__AUSZUG AUS DOKUMENT__.
::::::::

Im Rahmen seiner Ermessensausübung hat der Beklagte zutreffend ausgeführt, dass zunächst die Ausnahmestellung der Bestimmung des § 13 Abs. 1 NFAG Berücksichtigung finden muss. Die einzelnen Bestimmungen des Finanzausgleichs mit ihren Schlüssel- und Zweckzuweisungen sollen unter Berücksichtigung des Finanzbedarfs des Landes einerseits und der Kommunen andererseits zu einer Ausgestaltung der Einnahmen führen, die den jeweiligen Aufgaben sowie dem interkommunalen Gleichbehandlungsgrundsatz gerecht werden. In diesem System stellen Bedarfszuweisungen im individuellen Fall zur Unterstützung eines Ausgleichs des kommunalen Haushalts eine strikt zu begrenzende Ausnahme dar. Die Bedarfszuweisungen haben die Aufgabe, die im Allgemeinen durch die Schlüssel- und Zweckzuweisungen sichergestellte Finanzgarantie zugunsten der Kommune im einzelnen Ausnahmefall zu ergänzen, wenn trotz aller zumutbaren Eigenanstrengungen der Kommune der Haushaltsausgleich auf längere Sicht nicht erreicht werden kann und damit das verfassungsrechtlich gewährleistete Selbstverwaltungsrecht leer zu laufen droht. Diese Ausgangslage gebietet deshalb eine restriktive Handhabung des Ermessens durch den Beklagten.

::::::::

__BEREITGESTELLTE EINTRÄGE__.
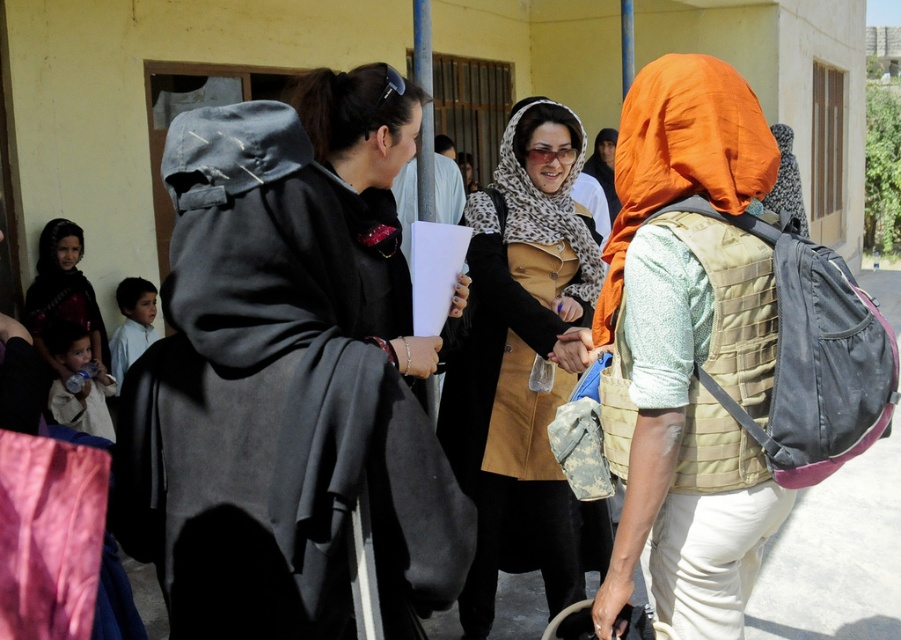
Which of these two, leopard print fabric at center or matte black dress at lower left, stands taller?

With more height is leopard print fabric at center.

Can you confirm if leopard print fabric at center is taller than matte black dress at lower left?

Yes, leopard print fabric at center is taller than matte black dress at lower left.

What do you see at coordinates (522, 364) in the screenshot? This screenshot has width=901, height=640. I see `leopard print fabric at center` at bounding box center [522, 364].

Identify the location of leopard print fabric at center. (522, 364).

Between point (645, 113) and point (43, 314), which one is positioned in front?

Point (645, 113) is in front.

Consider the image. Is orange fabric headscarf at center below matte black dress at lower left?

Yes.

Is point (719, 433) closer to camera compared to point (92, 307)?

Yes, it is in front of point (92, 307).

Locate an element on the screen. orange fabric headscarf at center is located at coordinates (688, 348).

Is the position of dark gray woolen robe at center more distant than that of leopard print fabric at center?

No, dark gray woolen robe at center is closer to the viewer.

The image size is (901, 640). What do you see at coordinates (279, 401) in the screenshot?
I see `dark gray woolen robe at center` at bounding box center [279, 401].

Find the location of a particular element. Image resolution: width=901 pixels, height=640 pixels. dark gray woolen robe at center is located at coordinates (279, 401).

::::::::

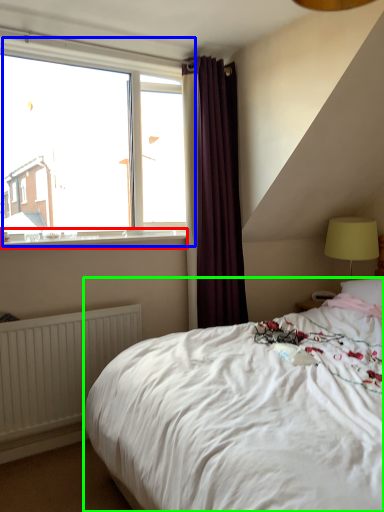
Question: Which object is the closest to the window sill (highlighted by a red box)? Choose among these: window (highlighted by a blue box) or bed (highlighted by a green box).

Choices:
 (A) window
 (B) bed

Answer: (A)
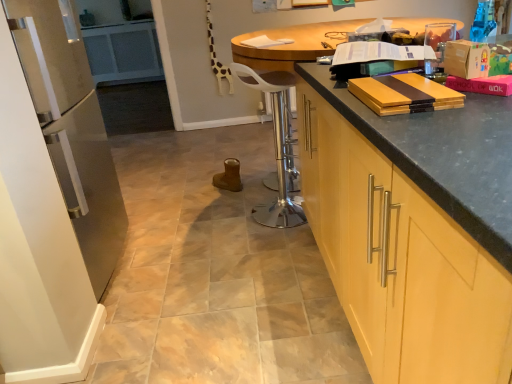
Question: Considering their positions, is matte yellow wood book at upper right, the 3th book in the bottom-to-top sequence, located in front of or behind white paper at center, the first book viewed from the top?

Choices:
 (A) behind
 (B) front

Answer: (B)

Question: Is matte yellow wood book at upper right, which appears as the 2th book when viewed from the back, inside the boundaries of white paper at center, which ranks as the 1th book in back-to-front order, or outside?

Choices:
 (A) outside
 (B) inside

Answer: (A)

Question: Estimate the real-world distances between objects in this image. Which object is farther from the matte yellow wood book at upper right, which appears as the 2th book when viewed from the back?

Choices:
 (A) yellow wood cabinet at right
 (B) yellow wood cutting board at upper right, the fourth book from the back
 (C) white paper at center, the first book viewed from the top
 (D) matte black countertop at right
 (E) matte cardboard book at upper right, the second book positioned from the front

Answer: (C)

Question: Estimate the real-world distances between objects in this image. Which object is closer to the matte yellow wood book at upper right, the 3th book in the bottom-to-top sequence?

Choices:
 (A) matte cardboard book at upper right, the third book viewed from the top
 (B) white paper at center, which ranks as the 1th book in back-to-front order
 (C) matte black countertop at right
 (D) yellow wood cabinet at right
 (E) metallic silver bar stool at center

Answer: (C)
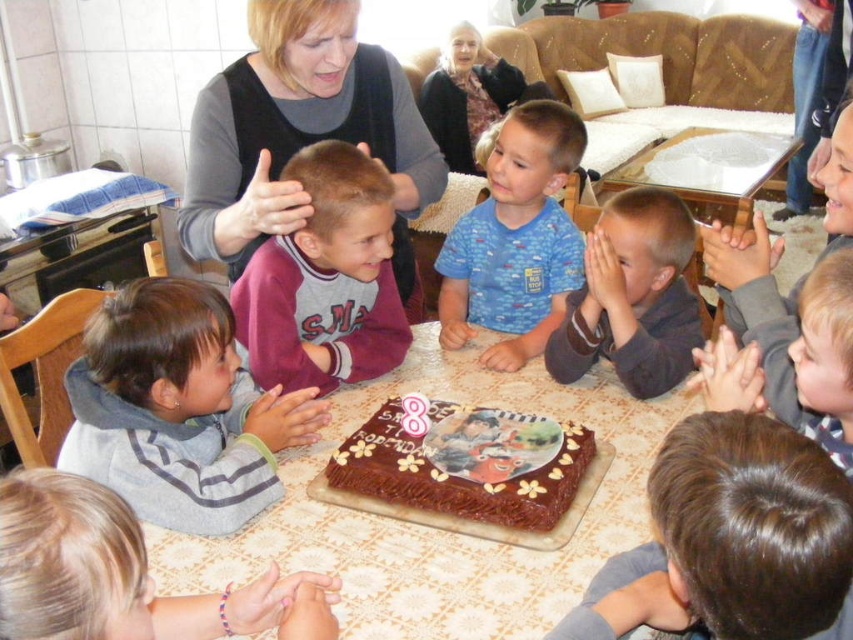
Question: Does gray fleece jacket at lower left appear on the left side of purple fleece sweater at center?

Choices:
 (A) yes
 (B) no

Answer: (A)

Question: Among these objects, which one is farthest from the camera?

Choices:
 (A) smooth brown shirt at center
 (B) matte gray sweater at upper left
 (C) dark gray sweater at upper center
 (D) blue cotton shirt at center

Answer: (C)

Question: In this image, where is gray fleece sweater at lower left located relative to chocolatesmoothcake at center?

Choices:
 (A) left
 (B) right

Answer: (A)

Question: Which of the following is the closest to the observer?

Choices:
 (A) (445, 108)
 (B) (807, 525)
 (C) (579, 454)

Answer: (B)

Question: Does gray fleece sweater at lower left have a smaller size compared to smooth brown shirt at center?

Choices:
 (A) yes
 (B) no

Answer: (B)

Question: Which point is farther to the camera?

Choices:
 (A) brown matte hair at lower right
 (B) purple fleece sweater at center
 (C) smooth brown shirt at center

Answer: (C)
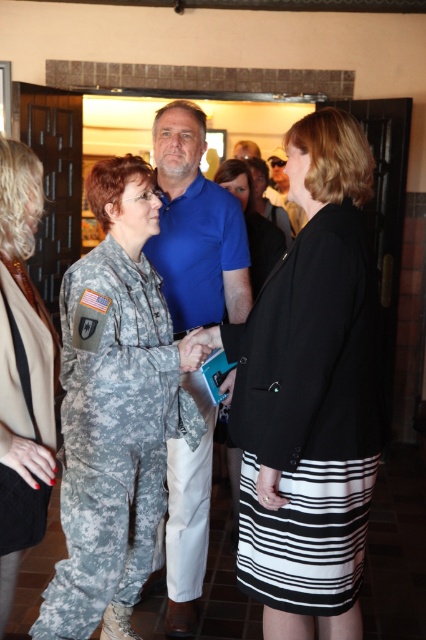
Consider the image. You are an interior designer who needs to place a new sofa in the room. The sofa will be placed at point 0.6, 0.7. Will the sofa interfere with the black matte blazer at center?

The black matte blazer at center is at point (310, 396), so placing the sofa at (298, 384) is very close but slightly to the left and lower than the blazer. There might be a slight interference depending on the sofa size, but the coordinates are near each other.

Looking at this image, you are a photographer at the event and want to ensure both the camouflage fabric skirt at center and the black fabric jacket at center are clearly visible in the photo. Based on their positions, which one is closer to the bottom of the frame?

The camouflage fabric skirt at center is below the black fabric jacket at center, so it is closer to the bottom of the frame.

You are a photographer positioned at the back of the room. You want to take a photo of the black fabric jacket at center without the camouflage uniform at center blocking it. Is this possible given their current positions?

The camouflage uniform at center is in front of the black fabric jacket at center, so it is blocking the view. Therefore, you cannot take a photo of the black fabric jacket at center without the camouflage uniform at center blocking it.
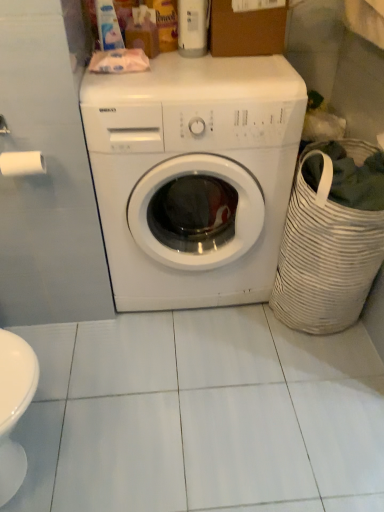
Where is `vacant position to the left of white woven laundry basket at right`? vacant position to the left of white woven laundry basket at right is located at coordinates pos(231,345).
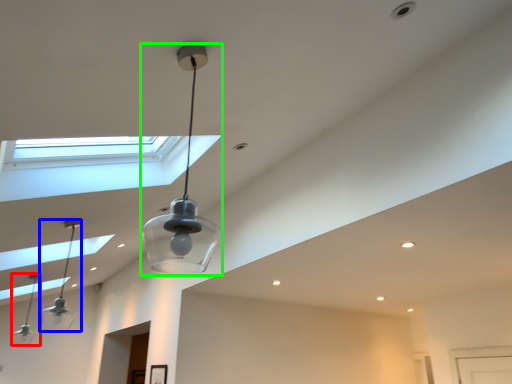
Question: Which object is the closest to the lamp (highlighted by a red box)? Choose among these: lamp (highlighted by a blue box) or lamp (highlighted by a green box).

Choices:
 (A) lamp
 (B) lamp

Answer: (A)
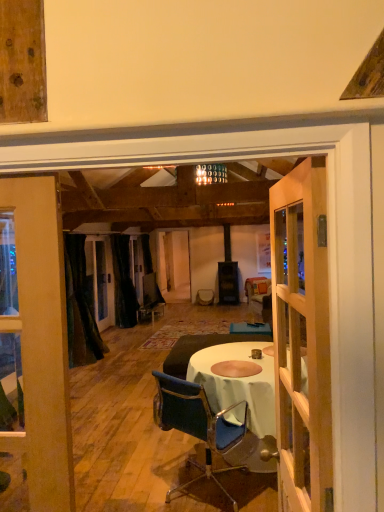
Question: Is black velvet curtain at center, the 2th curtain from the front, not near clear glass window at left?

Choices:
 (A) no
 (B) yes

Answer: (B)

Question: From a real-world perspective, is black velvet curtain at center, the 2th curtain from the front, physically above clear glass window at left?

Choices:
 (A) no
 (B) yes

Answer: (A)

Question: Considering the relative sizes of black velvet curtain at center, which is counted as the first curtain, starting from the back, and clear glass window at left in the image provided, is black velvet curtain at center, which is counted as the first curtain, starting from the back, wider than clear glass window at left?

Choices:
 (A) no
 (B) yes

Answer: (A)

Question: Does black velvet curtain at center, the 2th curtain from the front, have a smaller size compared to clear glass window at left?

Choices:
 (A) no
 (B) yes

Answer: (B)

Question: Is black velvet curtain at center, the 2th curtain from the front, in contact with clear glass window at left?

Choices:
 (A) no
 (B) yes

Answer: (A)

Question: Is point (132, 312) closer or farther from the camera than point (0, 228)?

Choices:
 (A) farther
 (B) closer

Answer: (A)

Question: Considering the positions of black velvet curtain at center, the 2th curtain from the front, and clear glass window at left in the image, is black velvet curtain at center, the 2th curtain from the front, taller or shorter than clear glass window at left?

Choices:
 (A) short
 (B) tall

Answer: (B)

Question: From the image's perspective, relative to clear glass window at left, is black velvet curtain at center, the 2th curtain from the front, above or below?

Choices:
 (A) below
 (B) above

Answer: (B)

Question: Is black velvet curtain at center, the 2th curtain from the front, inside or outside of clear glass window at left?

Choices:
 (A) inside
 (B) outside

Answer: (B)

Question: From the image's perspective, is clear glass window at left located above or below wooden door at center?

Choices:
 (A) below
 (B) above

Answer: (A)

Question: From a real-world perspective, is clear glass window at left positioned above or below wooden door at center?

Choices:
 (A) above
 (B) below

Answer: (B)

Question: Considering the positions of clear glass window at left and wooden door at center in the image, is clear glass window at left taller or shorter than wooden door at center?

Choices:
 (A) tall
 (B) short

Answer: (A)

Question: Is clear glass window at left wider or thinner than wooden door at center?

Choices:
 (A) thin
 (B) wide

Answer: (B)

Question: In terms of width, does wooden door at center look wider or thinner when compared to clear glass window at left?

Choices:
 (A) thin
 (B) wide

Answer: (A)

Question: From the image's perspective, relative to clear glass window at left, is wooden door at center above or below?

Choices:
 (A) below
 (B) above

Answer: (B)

::::::::

__ZU ERLEDIGENDE AUFGABEN__.
• 1. Schreibe aus den Einträgen den Abschnitt unverändert ab, der mit der Zeile beginnt, die „Which of these“ enthält, und mit der Zeile endet, die „Yes, leopard print“ enthält. Beide Zeilen gehören dazu.
• 2. Führe den Auszug über Bedarfszuweisungen im kommunalen Finanzausgleich im Anschluss an seinen letzten Satz weiter.

__DIE ERGEBNISSE__.
• 1.
Which of these two, leopard print fabric at center or matte black dress at lower left, stands taller?

With more height is leopard print fabric at center.

Can you confirm if leopard print fabric at center is taller than matte black dress at lower left?

Yes, leopard print fabric at center is taller than matte black dress at lower left.

• 2.
Die Erwägung des Beklagten, die maßgebliche Fehlbedarfsquote bei den nur sehr begrenzt zur Verfügung stehenden Bedarfszuweisungsmitteln so hoch festzusetzen, dass grundsätzlich nur die Großstadt und der Landkreis mit der jeweils höchsten „Bereinigten Fehlbetragsquote“ eine Bedarfszuweisung erhalten, ist rechtlich ebenfalls nicht zu beanstanden. Der Beklagte hat ein berechtigtes Interesse daran, Bedarfszuweisungen in einer Höhe zu bewilligen, die eine gewisse Entlastung im Verwaltungshaushalt des Zuweisungsempfängers bewirkt. Deshalb ist es sachgerecht, die Fehlbetragsquote entsprechend hoch festzusetzen. Eine niedrigere Fehlbetragsquote als Anknüpfungskriterium würde die Zahl der möglichen Bedarfszuweisungsempfänger erhöhen und hätte eine Bewilligung von jeweils geringeren Beträgen zur Folge, ohne auch nur eine Kommune spürbar zu entlasten. Von daher ist es rechtlich nicht zu beanstanden, dass für das Haushaltsjahr 2000 lediglich eine Stadt, die die maßgebliche „Bereinigte Fehlbetragsquote“ von 40 v.H. mit 42,03 v.H. überschritten hatte, eine Bedarfszuweisung neben einem Landkreis erhalten hat. Diese Fehlbetragsquote von 40 v.H. erreicht die Klägerin selbst bei Zugrundelegung der von ihr errechneten Quote von 29,74 v.H. nicht.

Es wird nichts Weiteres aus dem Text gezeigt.